"Begitu dia roboh, saya sempat mundur ke belakang. Tetapi kaki saya terlanjut berbalut darah segar milik pelaku. Lalu, secara reflek, saya menggeret Yolanda yang tengah saya gandeng. Sementara Yolanda menggandeng Angeline. Begitu anak-anak menjerit, menangis ketakutan, Yolanda segera saya bopong, lalu juga menggeret Angeline. Kami menjauh, lari ke belakang ke arah mimbar khotbah," papar Intan.
Dengan rasa panik Intan mencari kamar mandi gereje untuk membersihkan darah di kakinya dan kaki anak-anak. "Untung di sana ada sabun. Cepat-cepat darah itu saya basuh. Saya wel-welan (gemetaran yang amat sangat), sementara anak saya menangis tiada henti. Keluar dari kamar mandi, saya masih melihat dan mendengar jerit dan tangis para jemaat yang panik," papar Intan.

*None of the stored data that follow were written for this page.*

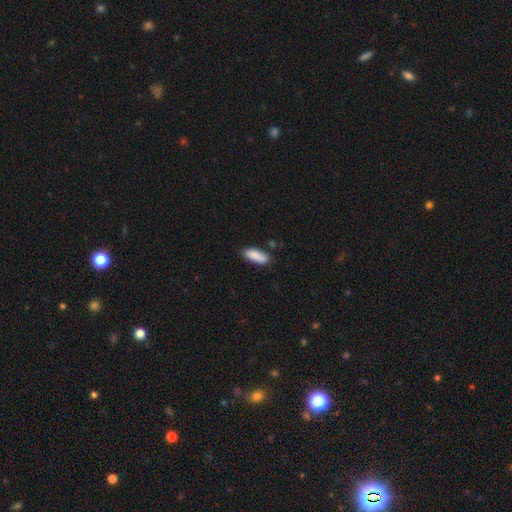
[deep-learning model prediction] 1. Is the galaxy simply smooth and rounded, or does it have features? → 88% smooth, 6% star or artifact, 6% featured or disk.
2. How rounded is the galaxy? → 66% in between, 33% cigar-shaped, 2% round.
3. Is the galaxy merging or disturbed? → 77% none, 17% minor disturbance, 3% merger, 3% major disturbance.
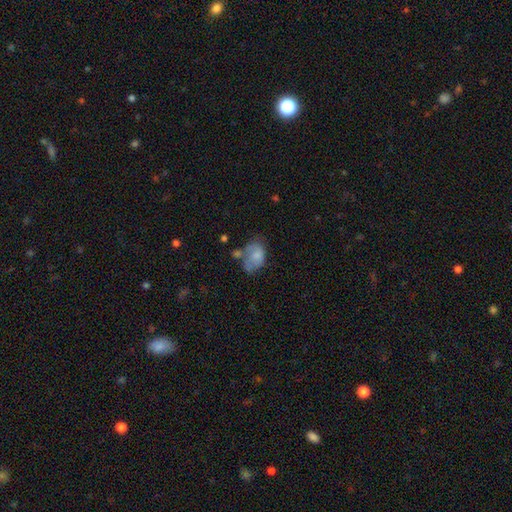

Saat bom meladak, posisi Intan tepat di belakang di bomber yang menghadap ke halaman Mukjizatnya, Intan dan kedua putrinya tidak mengalami luka terbuka. "Karena isi bom muncrat ke arah samping dan ke depan. Makanya mengenai orang-orang yang berada di halaman parkir." Meski tidak terluka, pendengaran ketiganya kini masih berdengung akibat suara keras ledakan.
Murung Terus
Kenapa posisi Intan bisa di belakang Sang Bomber? Kisahnya, sebelum kebaktian usai, anak-anaknya minta pipis ke kamar mandi. Ia pun menuruti anak-anaknya. Saat akan keluar gereja, terlihat lahan parkir penuh dengan motor. Niat ke kamar mandi pun terhalang. Saat itulah kebaktian usai. Jemaat beranjank bubar. Maka Agus Kurniawan, sang suami keluar lebih dulu ke sisi kanan untuk mengambil sepeda motor. "Niat saya hendak melangkah keluar ke sisi kanan pintu utama. Baru selangkah hendak ke kanan, tiba-tiba bom meledak. Sebelumnya, saya tidak memperhatikan keberadaan orang di depan saya yang bawa bom itu."
Ketika semua orang panik, Intan membawa kedua putrinya berlari ke arah pintu samping gereja tersebut. Di sana ia ditemukan ayahnya, Sutanto, yang terlihat panik mencari dirinya dan kedua cucu tercintanya. "Kami memang datang berlima. Saya lalu dicarikan becak oleh bapat saya, pulang ke rumah di Kepatihan. Sepanjang jalan anak-anak masih menangis. Suami saya juga selamat karena jarak sepeda motor dengan pintu utama agak jauh ke timur atau kanan.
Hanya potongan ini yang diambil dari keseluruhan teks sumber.